Les chercheurs et universitaires qui participent aux forums sociaux ont cependant une responsabilité, un mandat, qui est de favoriser la diffusion des connaissances, de transmettre leur expérience acquise au sein du FSM. Les chercheurs deviennent ainsi activistes en se faisant le relais des luttes et des revendications qui se manifestent durant les forums. C’est cela qui permet aux FSM d’être l’écho des luttes locales et spécifiques qui, sans cet événement majeur, tomberaient dans l’oubli. L’université est un lieu de production d’idées, et c’est dans ce domaine des idées que la mouvance altermondialiste a émergé, pour combattre la pensée unique du modèle idéologique néolibéral. L’autre monde se construit aussi en se pensant, et en premier lieu par la prise de conscience individuelle de sa capacité d’agir.

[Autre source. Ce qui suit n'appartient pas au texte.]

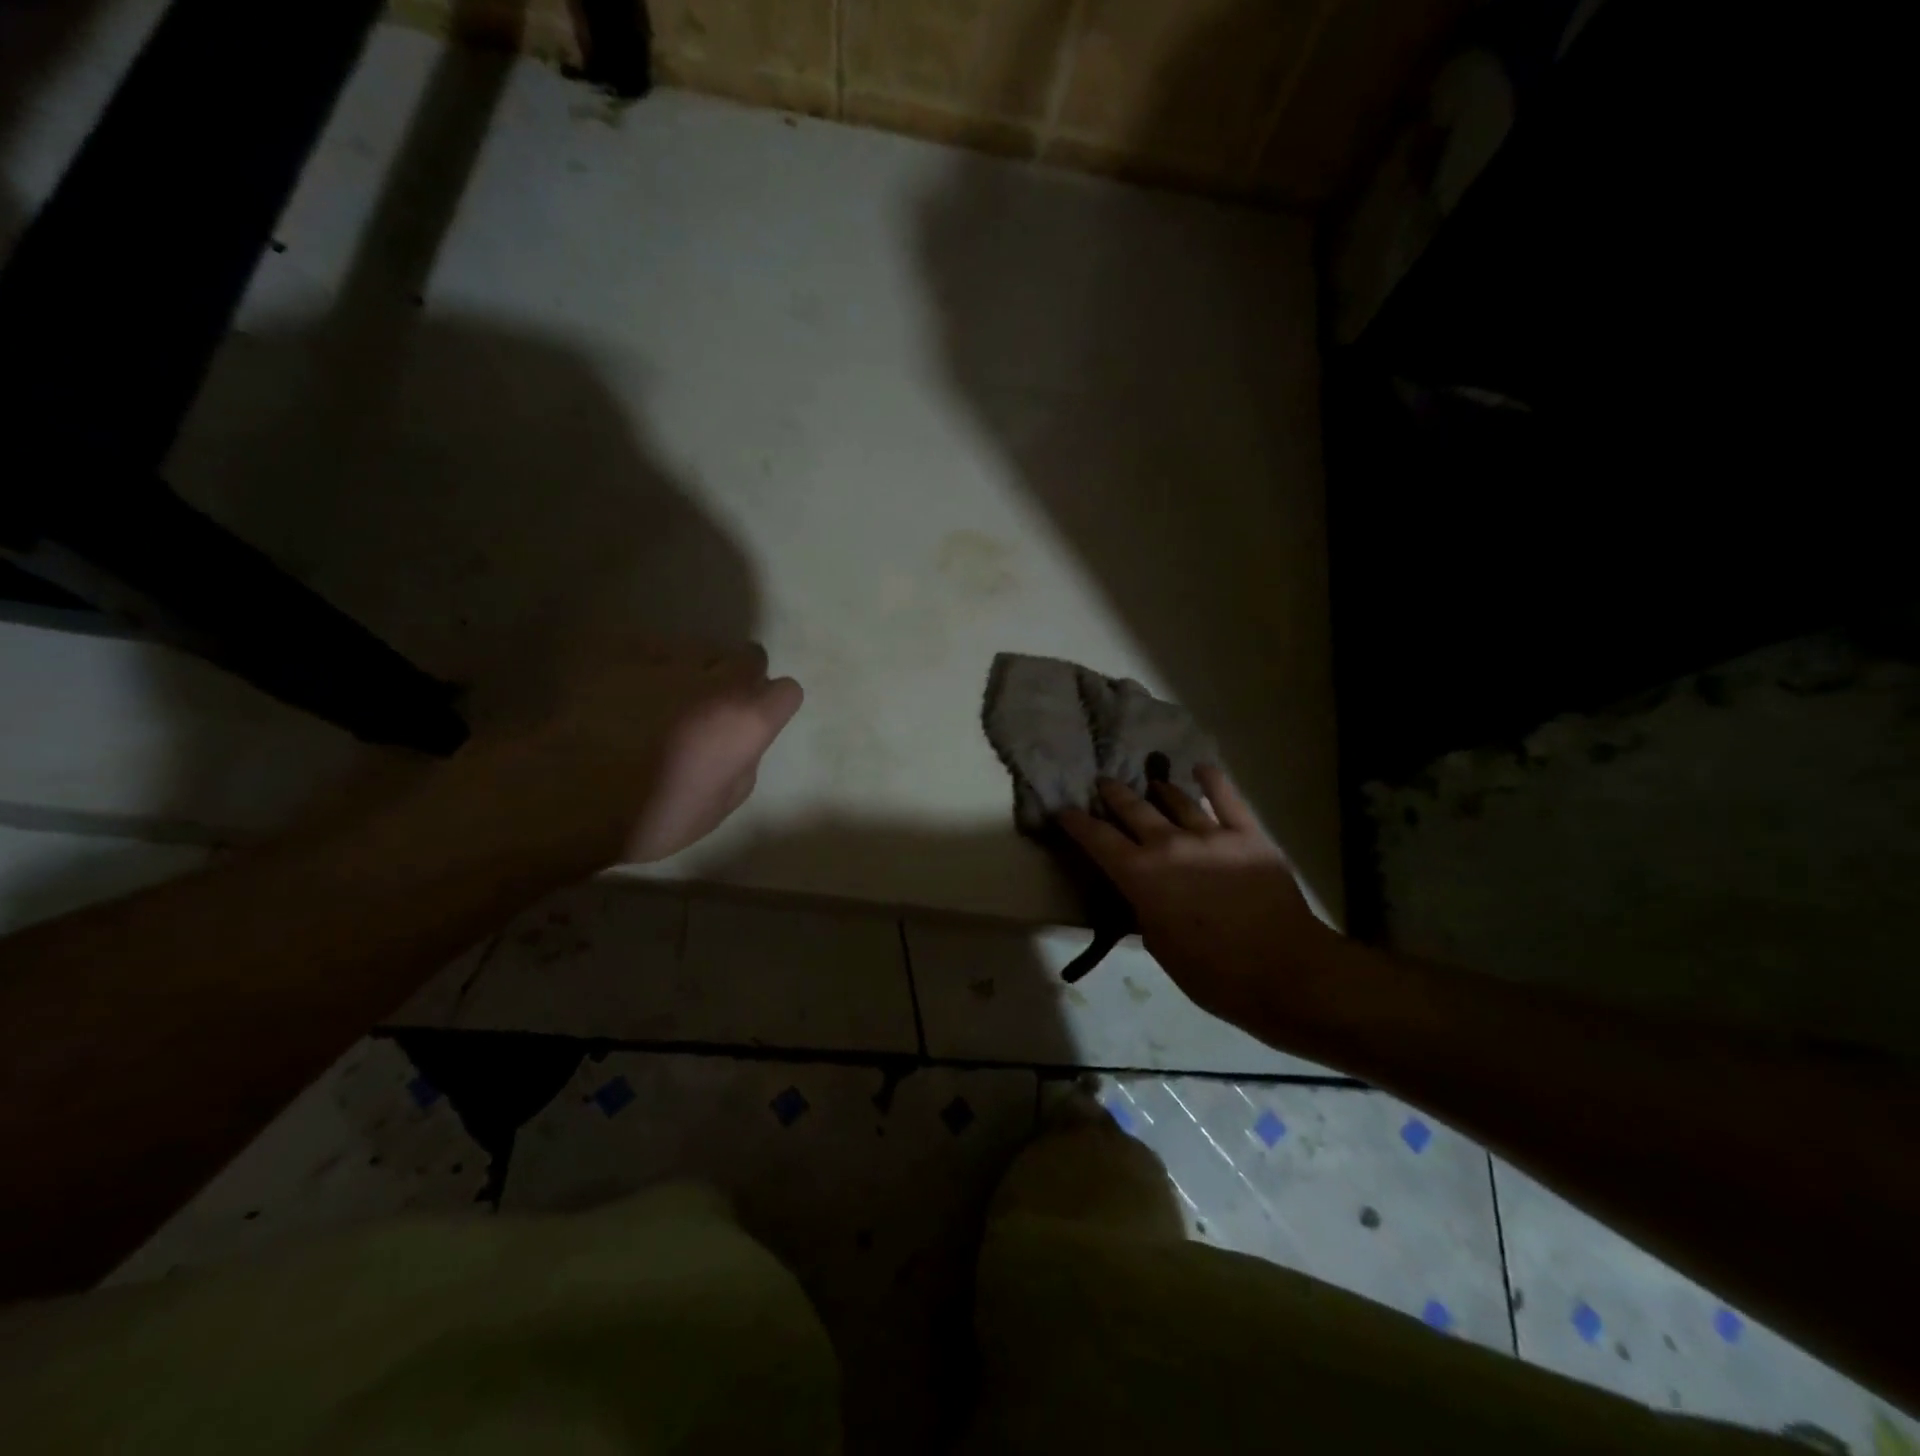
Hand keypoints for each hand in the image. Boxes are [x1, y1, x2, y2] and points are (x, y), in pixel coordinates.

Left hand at [468, 636, 803, 866]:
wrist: (566, 793)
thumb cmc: (651, 815)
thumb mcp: (718, 807)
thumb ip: (742, 764)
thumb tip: (740, 745)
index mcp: (748, 721)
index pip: (787, 691)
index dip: (771, 706)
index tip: (753, 723)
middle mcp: (718, 680)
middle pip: (749, 656)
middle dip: (738, 676)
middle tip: (711, 707)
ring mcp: (669, 659)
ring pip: (698, 649)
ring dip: (691, 670)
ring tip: (658, 699)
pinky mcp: (622, 649)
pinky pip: (648, 648)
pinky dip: (644, 666)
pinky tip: (620, 693)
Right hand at [1057, 768, 1336, 1032]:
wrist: (1284, 971)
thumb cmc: (1213, 973)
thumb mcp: (1160, 946)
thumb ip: (1145, 909)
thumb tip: (1143, 891)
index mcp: (1142, 876)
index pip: (1098, 841)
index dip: (1077, 823)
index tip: (1063, 810)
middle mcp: (1170, 845)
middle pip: (1133, 810)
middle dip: (1113, 794)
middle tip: (1103, 783)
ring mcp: (1211, 835)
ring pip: (1176, 801)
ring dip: (1158, 789)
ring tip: (1150, 782)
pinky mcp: (1248, 835)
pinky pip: (1228, 798)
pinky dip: (1212, 780)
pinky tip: (1201, 768)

Mais dans quoi s’engager ? Tel est le second apprentissage du chercheur activiste dans un forum social : il faut choisir sa cause. Le FSM en ce sens, est un vaste espace d’opportunité puisqu’une multitude de mouvements, d’organisations et de revendications s’y expriment, constituant ainsi autant de possibilité de donner un sens à sa soif d’agir.

Raphaël Canet est professeur à la faculté des sciences sociales de l’Université d’Ottawa. Avec d’autres professeurs (Université de Montréal, Université Sherbrooke) et activiste de la société civile (YMCA), il a accompagné la délégation mixte UNIALTER au FSM 2009, rassemblant près de 80 personnes, étudiants et membre de la société civile québécoise et canadienne. Il est membre du comité de rédaction de la Revue POSSIBLES.